Massachusetts Opens Gay Marriage to Other States
Special Report - August 4, 2008
Massachusetts Governor Deval Patrick signed a bill, S800, into law that allows same-sex couples across the country to be married in Massachusetts before returning to their home state. The law, effective immediately, repeals a 1913 law that banned the issuance of marriage licenses to couples from states whose laws do not recognize the marriage. S800 passed easily through the Massachusetts legislature with unanimous consent in the Senate and a 119-36 vote in the House.
This law makes Massachusetts the second state, behind California, to open its borders and marriage laws to same-sex couples nationwide. California has an amendment on the ballot this November, which establishes marriage as the union of one man and one woman, in an attempt to undo a court ruling from earlier this year that established a right to homosexual marriage in the state.
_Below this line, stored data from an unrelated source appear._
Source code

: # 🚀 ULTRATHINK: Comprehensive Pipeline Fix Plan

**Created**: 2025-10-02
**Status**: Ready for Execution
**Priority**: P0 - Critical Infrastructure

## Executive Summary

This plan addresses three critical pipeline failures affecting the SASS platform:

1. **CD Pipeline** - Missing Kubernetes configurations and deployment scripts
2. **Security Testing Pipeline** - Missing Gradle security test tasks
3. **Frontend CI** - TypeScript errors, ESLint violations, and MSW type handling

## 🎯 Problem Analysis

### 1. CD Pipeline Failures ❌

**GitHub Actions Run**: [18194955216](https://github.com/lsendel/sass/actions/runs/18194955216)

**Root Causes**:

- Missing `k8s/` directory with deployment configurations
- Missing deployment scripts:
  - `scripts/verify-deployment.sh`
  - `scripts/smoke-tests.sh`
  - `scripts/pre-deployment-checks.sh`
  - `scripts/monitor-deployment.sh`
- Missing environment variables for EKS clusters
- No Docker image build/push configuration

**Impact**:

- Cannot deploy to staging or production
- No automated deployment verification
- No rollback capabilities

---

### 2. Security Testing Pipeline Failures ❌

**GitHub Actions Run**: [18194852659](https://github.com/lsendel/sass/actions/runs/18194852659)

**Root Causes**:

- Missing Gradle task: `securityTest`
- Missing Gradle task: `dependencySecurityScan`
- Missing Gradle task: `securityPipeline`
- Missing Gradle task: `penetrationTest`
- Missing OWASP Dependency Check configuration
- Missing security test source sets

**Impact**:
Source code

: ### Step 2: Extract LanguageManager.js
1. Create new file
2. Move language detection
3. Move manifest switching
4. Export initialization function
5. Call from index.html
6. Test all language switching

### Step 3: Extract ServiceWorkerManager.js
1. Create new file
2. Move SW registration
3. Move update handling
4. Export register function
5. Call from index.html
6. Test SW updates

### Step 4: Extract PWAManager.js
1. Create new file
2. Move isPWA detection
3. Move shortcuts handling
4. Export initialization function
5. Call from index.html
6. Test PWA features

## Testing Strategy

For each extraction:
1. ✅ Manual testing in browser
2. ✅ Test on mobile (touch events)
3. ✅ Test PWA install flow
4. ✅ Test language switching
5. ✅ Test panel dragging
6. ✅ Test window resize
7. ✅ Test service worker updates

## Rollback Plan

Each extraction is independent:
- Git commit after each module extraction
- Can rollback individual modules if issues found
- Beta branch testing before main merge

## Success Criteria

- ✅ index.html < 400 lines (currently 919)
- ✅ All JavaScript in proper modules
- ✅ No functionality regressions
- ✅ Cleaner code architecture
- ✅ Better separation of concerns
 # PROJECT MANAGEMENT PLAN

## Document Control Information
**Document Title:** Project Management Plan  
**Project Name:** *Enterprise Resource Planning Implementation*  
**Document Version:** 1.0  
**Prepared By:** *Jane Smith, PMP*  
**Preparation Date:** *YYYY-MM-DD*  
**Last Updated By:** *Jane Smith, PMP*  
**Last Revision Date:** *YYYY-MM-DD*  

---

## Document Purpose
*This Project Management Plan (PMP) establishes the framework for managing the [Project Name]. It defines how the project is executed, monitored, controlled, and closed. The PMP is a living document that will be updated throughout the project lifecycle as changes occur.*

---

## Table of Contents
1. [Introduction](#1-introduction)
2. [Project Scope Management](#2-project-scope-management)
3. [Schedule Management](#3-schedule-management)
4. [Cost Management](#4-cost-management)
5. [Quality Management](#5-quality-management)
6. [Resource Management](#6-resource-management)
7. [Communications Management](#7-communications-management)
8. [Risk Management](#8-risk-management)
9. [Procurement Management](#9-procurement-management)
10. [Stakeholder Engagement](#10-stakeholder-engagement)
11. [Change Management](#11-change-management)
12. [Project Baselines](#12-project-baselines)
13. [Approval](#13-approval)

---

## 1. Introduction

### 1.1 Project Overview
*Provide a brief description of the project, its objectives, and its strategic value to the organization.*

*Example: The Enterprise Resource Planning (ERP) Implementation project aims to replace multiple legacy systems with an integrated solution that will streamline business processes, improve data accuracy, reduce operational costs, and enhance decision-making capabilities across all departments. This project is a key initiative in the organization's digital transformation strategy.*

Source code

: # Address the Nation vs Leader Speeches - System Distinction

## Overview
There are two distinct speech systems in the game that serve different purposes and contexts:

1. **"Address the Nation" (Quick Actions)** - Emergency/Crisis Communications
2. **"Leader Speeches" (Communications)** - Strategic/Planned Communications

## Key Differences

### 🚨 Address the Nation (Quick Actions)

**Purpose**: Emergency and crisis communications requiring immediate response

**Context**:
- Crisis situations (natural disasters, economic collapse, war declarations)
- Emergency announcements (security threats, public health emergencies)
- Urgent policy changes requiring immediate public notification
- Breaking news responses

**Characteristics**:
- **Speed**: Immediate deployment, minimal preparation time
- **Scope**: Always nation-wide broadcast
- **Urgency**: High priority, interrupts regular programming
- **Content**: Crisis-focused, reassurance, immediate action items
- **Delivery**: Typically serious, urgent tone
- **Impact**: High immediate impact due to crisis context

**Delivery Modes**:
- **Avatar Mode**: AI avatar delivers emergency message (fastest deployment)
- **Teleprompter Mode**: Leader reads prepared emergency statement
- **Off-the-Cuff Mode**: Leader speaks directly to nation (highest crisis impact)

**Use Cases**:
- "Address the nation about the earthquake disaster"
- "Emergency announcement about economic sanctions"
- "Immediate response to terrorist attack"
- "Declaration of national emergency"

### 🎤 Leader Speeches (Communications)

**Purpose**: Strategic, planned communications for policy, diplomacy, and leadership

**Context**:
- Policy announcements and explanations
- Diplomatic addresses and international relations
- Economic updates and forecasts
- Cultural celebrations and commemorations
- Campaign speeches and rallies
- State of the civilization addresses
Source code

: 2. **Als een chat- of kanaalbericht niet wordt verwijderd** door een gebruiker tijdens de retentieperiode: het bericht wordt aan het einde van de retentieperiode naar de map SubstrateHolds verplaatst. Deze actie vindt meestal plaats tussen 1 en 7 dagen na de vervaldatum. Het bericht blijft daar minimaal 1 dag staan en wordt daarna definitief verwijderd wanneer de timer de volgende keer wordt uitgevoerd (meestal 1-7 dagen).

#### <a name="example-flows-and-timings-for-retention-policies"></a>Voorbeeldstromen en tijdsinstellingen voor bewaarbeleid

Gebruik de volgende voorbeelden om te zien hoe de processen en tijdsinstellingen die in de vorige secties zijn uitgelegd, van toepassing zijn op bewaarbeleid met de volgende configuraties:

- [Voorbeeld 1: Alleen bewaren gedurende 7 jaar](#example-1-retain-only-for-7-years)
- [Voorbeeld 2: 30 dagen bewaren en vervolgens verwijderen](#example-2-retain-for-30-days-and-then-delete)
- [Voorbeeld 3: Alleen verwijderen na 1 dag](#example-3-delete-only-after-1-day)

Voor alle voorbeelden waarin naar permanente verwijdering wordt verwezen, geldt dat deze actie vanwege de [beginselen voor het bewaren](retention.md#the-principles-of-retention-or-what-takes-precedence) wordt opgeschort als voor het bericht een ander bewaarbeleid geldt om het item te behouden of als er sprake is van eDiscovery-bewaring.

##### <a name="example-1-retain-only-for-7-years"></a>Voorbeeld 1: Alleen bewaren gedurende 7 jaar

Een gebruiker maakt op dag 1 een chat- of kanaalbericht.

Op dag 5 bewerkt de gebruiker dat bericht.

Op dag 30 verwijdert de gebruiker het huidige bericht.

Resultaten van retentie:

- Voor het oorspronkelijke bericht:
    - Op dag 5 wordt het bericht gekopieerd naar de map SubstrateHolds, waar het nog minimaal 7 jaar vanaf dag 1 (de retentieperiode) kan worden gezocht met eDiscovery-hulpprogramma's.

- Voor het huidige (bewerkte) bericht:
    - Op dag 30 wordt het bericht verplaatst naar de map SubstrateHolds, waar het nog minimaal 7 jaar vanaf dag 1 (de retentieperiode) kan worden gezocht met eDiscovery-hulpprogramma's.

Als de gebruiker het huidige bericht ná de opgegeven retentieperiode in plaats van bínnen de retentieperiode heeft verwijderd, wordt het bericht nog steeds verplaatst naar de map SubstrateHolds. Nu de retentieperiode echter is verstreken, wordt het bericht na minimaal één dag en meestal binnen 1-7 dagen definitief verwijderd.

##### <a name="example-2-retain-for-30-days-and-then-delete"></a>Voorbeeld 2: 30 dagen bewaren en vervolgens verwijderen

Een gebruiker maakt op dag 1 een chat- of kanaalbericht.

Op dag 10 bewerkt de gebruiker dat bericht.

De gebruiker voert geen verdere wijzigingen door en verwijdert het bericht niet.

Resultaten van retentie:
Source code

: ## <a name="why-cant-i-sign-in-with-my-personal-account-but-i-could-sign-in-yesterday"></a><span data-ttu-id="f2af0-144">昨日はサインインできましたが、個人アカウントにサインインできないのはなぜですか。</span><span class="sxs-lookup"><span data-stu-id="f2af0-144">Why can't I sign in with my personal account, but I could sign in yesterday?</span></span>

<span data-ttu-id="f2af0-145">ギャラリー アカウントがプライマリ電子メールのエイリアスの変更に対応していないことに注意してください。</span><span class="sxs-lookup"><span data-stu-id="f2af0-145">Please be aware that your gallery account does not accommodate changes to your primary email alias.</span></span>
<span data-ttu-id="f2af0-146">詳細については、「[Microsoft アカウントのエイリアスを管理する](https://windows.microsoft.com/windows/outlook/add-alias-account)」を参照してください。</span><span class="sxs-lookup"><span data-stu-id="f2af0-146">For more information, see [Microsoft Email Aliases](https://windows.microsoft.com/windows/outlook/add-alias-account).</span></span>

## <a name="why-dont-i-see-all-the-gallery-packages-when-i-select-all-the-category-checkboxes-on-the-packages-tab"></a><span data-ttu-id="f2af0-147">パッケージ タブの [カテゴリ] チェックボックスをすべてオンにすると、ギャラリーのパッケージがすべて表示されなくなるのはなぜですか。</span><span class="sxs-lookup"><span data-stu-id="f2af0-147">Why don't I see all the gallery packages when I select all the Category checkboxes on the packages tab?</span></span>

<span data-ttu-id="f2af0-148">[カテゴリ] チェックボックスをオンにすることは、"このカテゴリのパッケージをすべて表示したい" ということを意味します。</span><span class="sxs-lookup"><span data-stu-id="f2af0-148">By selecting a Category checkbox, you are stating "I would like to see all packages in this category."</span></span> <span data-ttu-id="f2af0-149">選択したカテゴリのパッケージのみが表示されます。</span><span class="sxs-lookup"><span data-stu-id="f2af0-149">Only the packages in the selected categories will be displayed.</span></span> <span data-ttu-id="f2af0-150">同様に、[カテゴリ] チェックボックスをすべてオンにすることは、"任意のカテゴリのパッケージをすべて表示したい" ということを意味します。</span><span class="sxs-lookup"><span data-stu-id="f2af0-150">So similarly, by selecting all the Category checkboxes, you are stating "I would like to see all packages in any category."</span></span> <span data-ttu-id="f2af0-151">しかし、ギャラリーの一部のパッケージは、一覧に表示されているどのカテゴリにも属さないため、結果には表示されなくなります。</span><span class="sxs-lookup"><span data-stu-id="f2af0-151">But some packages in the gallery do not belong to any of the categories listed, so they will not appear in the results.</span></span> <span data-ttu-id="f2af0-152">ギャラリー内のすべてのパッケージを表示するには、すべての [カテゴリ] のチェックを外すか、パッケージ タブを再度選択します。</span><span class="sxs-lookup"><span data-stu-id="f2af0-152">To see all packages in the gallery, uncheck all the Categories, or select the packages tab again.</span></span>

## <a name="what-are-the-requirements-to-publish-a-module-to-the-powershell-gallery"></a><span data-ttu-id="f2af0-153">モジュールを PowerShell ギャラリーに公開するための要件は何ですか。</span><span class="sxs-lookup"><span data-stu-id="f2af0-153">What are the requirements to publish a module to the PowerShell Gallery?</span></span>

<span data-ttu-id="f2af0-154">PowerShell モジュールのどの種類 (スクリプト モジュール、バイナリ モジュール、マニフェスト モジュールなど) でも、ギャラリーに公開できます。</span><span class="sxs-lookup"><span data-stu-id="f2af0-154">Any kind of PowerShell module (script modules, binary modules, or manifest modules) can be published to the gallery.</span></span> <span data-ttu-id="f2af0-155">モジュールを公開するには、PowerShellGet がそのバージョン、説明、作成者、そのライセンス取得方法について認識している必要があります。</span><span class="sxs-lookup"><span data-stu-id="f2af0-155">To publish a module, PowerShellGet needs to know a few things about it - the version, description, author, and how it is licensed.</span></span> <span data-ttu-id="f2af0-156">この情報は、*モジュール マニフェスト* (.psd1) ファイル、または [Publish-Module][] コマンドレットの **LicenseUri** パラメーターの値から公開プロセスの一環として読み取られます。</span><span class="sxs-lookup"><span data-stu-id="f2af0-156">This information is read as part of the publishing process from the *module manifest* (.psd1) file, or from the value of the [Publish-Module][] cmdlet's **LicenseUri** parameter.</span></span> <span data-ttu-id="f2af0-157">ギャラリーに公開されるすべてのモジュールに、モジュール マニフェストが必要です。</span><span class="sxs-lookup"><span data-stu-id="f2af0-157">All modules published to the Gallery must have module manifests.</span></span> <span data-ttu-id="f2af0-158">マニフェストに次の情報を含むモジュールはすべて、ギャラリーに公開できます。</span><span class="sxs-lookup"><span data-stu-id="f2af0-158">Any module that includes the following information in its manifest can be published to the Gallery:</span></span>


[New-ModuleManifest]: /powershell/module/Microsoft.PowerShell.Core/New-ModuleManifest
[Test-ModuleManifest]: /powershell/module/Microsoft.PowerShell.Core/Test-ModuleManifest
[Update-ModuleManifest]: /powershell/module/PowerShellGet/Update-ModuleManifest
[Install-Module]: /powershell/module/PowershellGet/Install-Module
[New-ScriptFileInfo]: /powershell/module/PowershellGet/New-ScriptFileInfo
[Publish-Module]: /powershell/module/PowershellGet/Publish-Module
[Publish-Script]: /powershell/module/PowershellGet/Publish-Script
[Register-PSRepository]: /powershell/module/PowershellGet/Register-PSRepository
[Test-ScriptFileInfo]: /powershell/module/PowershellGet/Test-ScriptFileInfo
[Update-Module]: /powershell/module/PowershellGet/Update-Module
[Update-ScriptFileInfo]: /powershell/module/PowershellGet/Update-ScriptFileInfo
Currently, there is a battle over the wording of the amendment’s description on the ballot. California Attorney General Jerry Brown recently changed the description from “Prop 8 Amends the California Constitution to provide that only marriage between a man and a woman is valid or recognized” to “Prop 8 Changes California Constitution to eliminate the right of same-sex couples to marry.”
Bill Brooks, President of the North Carolina Family Policy Council, said that “passage of the Massachusetts’ law means that passage of the California marriage amendment will not protect other states from the chaos of legal challenges from same-sex couples, who travel across state lines to be married and want their marriages recognized in their home state. The ability of citizens to democratically choose to preserve this established definition of marriage is under serious threat. It is now more important than ever that the North Carolina General Assembly act quickly to pass a marriage amendment to preserve marriage in our state.”